During Monday’s episode of ‘The View,’ McCain had strong words for Fauci, the nation’s top infectious disease expert who oversees the country’s COVID-19 response
Meghan McCain is no stranger to causing an uproar for making unpopular statements, and her latest comments about Dr. Anthony Fauci has once again made her a trending topic.
During Monday’s episode of The View, McCain had strong words for the nation’s top infectious disease expert, who serves as director of the National Institute of Allergy and Infectious Diseases (NIAID) and oversees the country’s COVID-19 response.
The prominent Republican reacted to a recent CNN interview in which Fauci declined to provide a recommendation about whether vaccinated grandparents can visit their unvaccinated children and grandchildren.

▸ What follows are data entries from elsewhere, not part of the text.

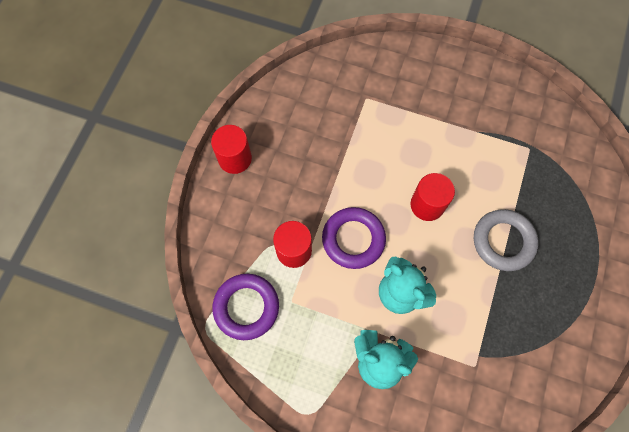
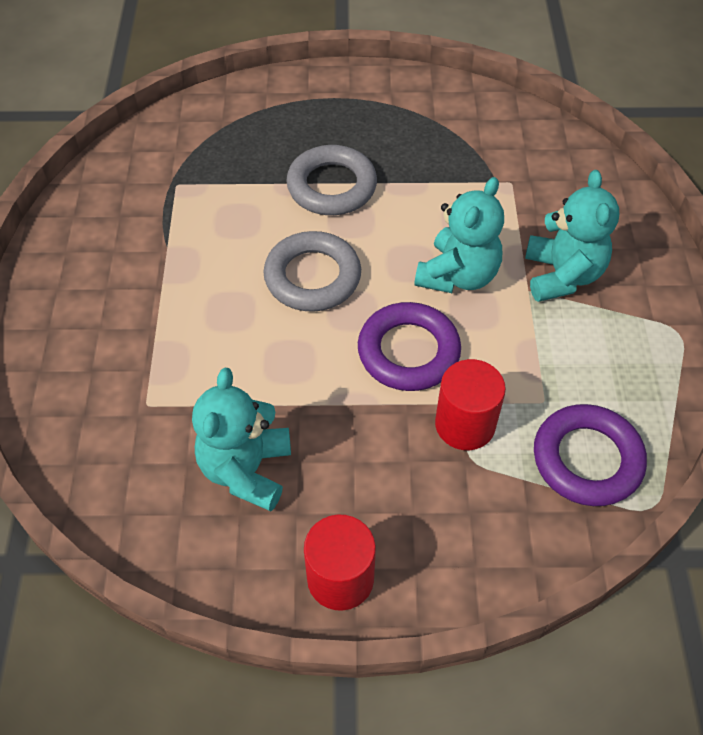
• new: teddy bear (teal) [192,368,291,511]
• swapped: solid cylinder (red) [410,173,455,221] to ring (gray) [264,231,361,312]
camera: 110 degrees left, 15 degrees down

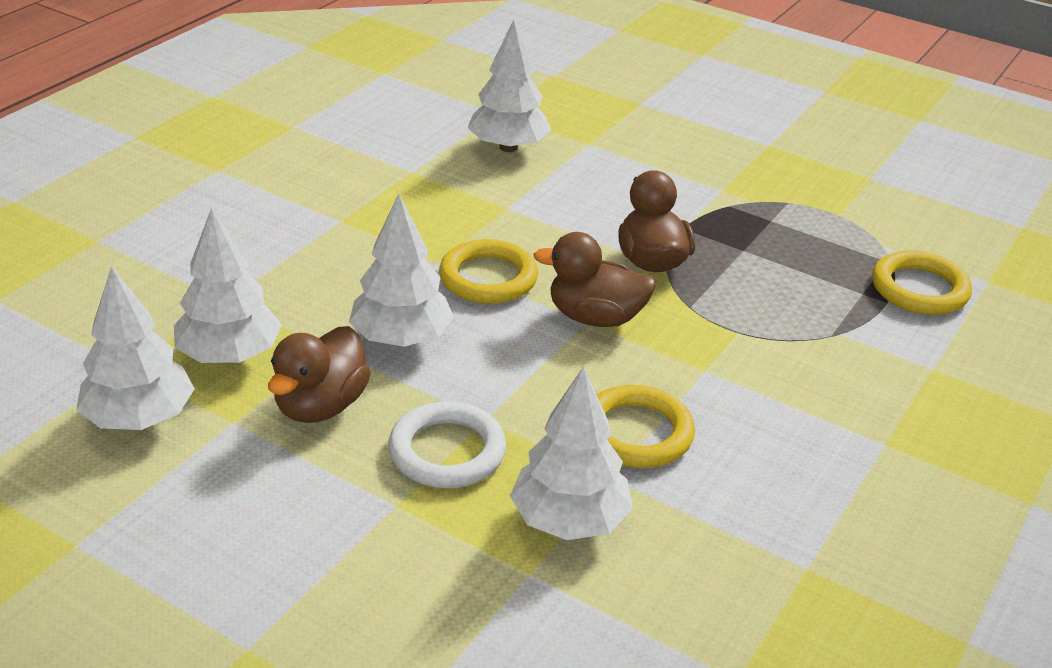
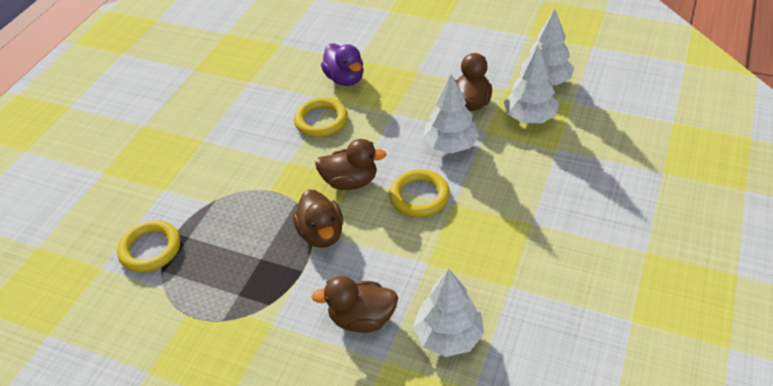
• gone: ring (snow-white) [388,401,506,488]
• new: duck (dark brown) [311,276,398,333]
• swapped: tree (snow-white) [510,366,633,540] to duck (purple) [321,44,364,86]
camera: 175 degrees right, 10 degrees up

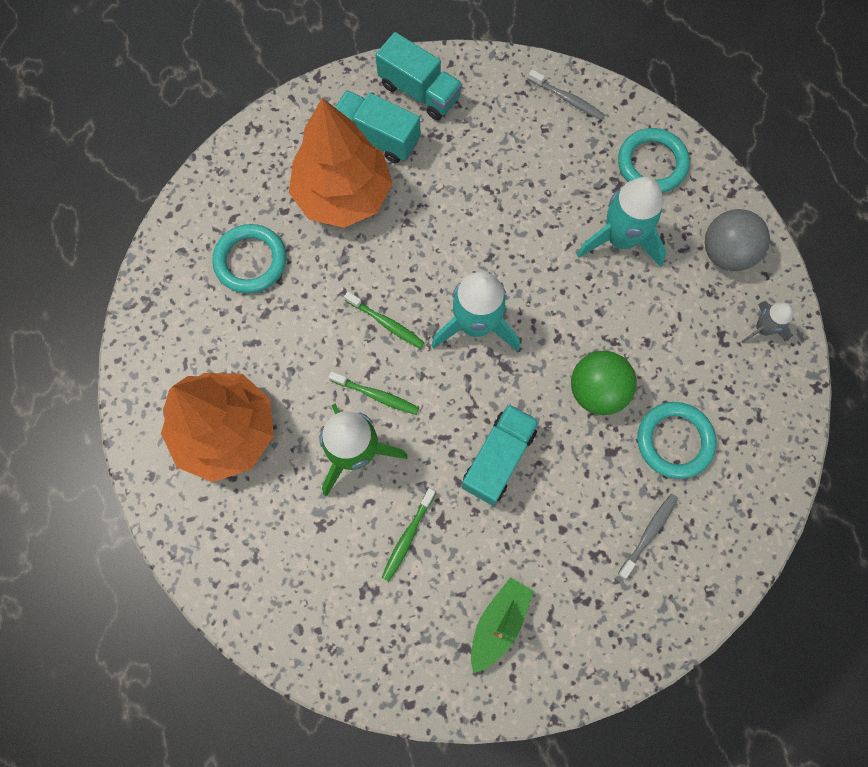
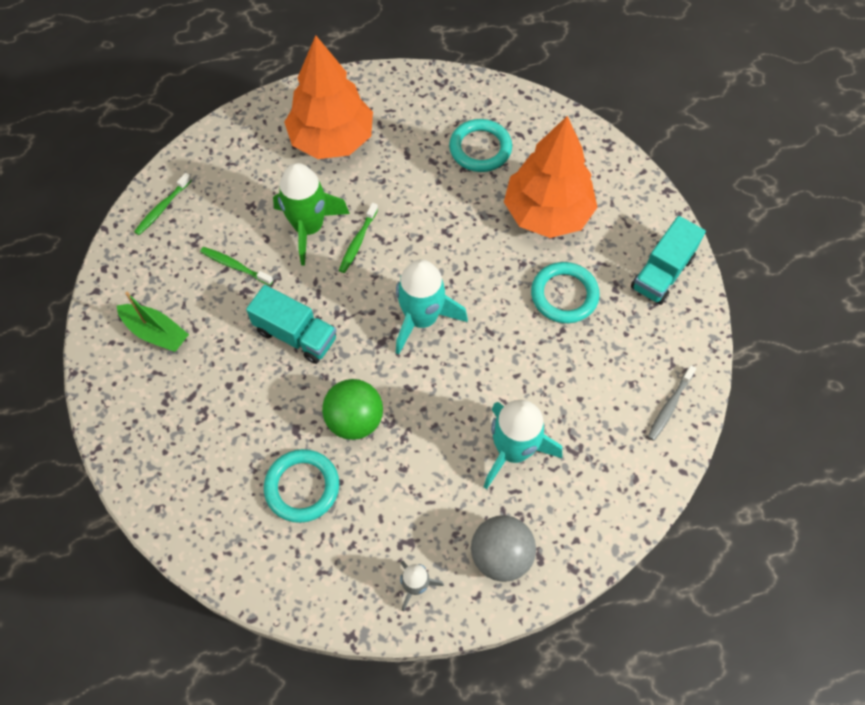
• gone: truck (teal) [335,90,421,164]
• gone: tooth brush (gray) [618,494,678,579]
• shifted: tooth brush (leaf-green) [344,292,425,349] to [134,173,192,235]
• shifted: ring (teal) [618,128,690,193] to [531,262,600,323]
camera: 90 degrees right, 10 degrees down

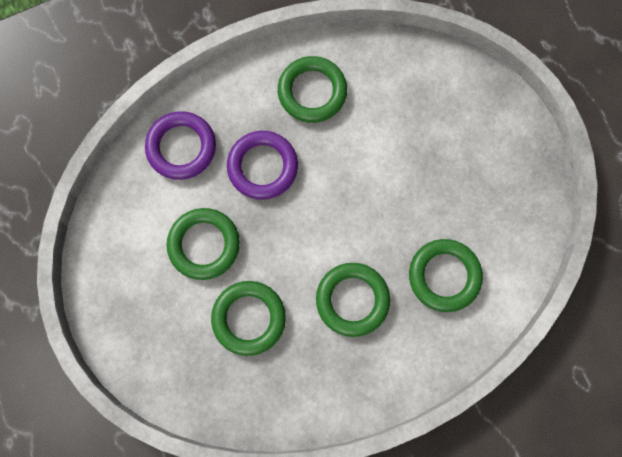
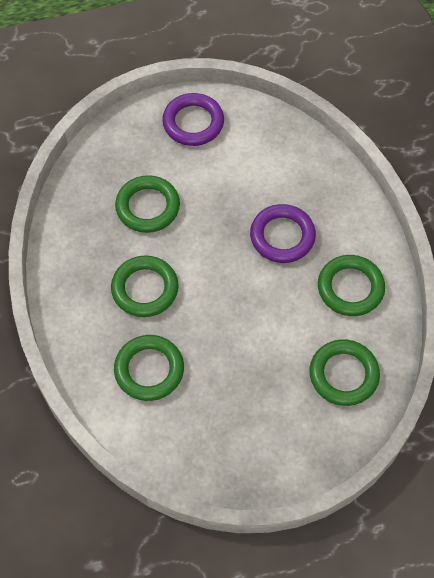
• shifted: ring (purple) [145,111,216,180] to [162,93,224,146]
• shifted: ring (leaf-green) [167,208,240,280] to [309,339,380,406]
camera: 100 degrees right, 15 degrees down

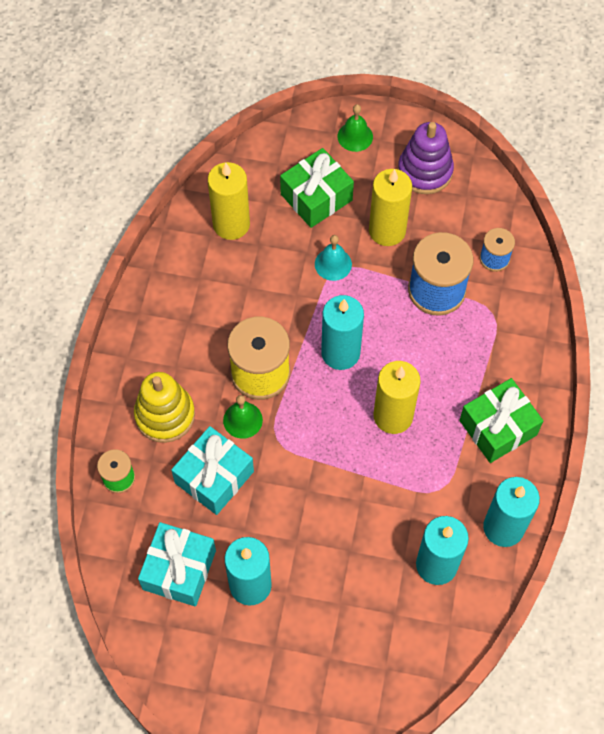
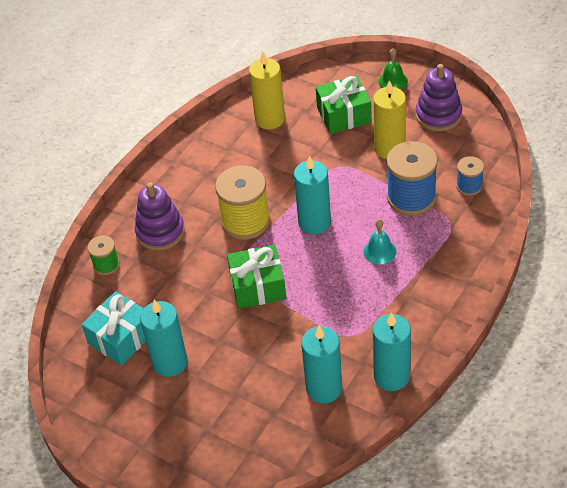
• gone: gift (teal) [171,426,254,515]
• gone: hand bell (leaf-green) [223,395,263,439]
• gone: candle (bright yellow) [374,361,420,434]
• shifted: hand bell (teal) [315,235,352,281] to [363,219,396,265]
• shifted: gift (leaf-green) [459,378,543,463] to [227,245,286,309]
• repainted: stacking toy (bright yellow) [134,372,195,443] to stacking toy (purple) [135,182,185,251]
camera: 25 degrees right, 15 degrees down

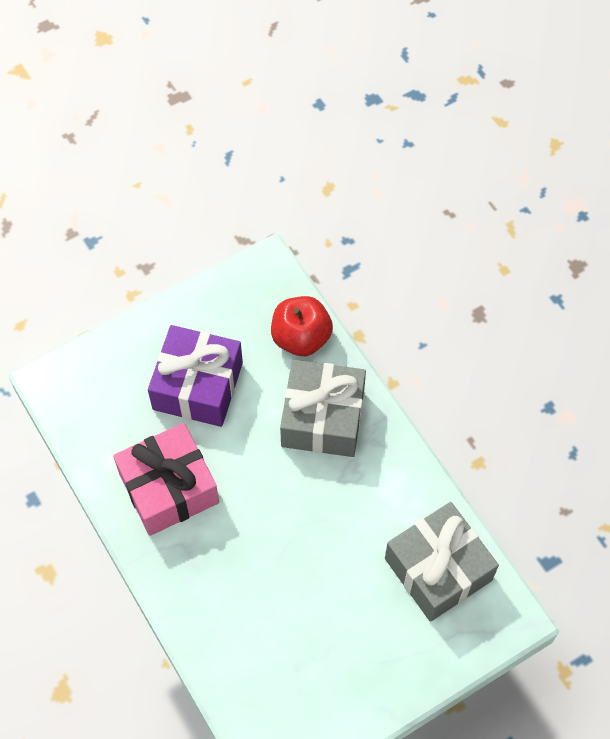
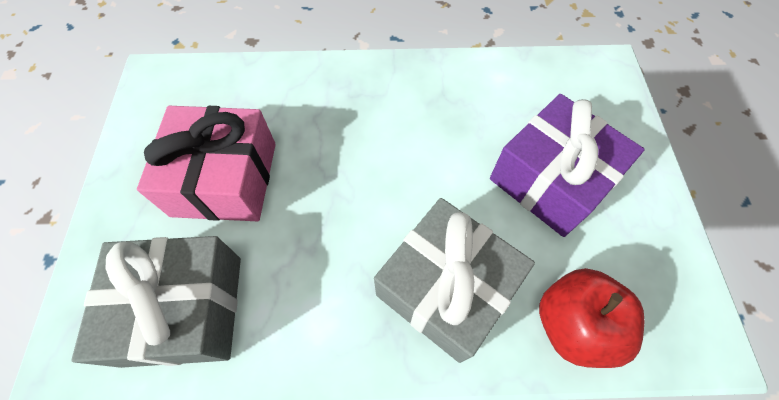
• shifted: gift (pink) [113,423,219,536] to [137,106,276,221]
camera: 120 degrees right, 0 degrees up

“So I was very frustrated when I saw this clip,” said McCain. The TV host then emphasized that she has “respect” for the “tragedy” of the coronavirus pandemic and didn’t want to appear to “downplay” its devastating impact.
“That being said,” McCain added, “next week it will be a year since we left the studio and I have been very responsible in many different ways as so many Americans have been. And the fact that Dr. Fauci is going on CNN and he can’t tell me that if I get the vaccine, if I’ll be able to have dinner with my family.
“It’s terribly inconsistent messaging and it continues to be inconsistent messaging,” she said.
But it was McCain’s suggestion that Dr. Fauci doesn’t understand science and should be removed from his federal position that appeared to anger some viewers.
“The fact that I, Meghan McCain, co-host of The View, don’t know when or how I will be able to get a vaccine because the rollout for my age range and my health is so nebulous, I have no idea when and how I get it,” said McCain.
She added, “I want to be responsible and obviously wait my turn, but this rollout has been a disaster. And I understand President Trump can take much of the blame, but now we’re in the Biden administration and I, for one, would like something to look forward to and to hope for because if getting the vaccine means that just nothing changes and we have to wait another few years until everyone gets it, there’s already a lot of people not getting.”
“So I’m over Dr. Fauci,” McCain said. “I think we need to have more people giving more opinions and honestly quite frankly, I think the Biden administration should remove him and put someone in place that does understand science or can talk like these other countries about how we can be more like these other places that are doing this successfully.”
McCain’s statements did not go over well with the public, at least according to reactions on Twitter.
“This is tone-deaf,” tweeted journalist Ernest Owens. “I got a better idea. @ABC, fire McCain for her bratty sense of entitlement.”
Meghan McCain said “The fact that I, Meghan McCain, co-host of the View, don’t know when or how I will be able to get a vaccine" and then called on Dr. Fauci to be fired because of this is tone-deaf.
I got a better idea. @ABC, fire McCain for her bratty sense of entitlement.
— Ernest Owens (@MrErnestOwens) February 22, 2021
“Does Meghan McCain understand that Fauci is an infectious disease expert/medical advisor and it’s not his job to figure out the logistics surrounding the distribution of vaccines? (this is a rhetorical question, she clearly does not understand),” said Business Insider politics reporter John Haltiwanger.
Media Matters Editor-at-Large Parker Molloy wrote, “I hereby propose that Meghan McCain be the last person in the U.S. allowed to get the vaccine. It’s only fair.”
After McCain’s comments, co-host Sunny Hostin stepped in to defend Dr. Fauci and said Trump should be blamed for the country’s pandemic woes, not Fauci.
— Chantay B. 💛💛 (@iamchanteezy) February 22, 2021
“Former disgraced twice impeached, one-term President Trump downplayed the science [and] made sure people didn’t follow the science … other countries didn’t do that. He politicized masks, he had these super-spreader events. Because of that Americans died, ” said Hostin.
“I think we need to listen to the scientists. I don’t think we need to disparage Fauci. I don’t think we need to disparage the World Health Organization. I don’t think we need to disparage the CDC. If, as Americans, we just follow the science and listen to the leaders in these fields that have dedicated their lives to saving lives, we would’ve been in a much better place.”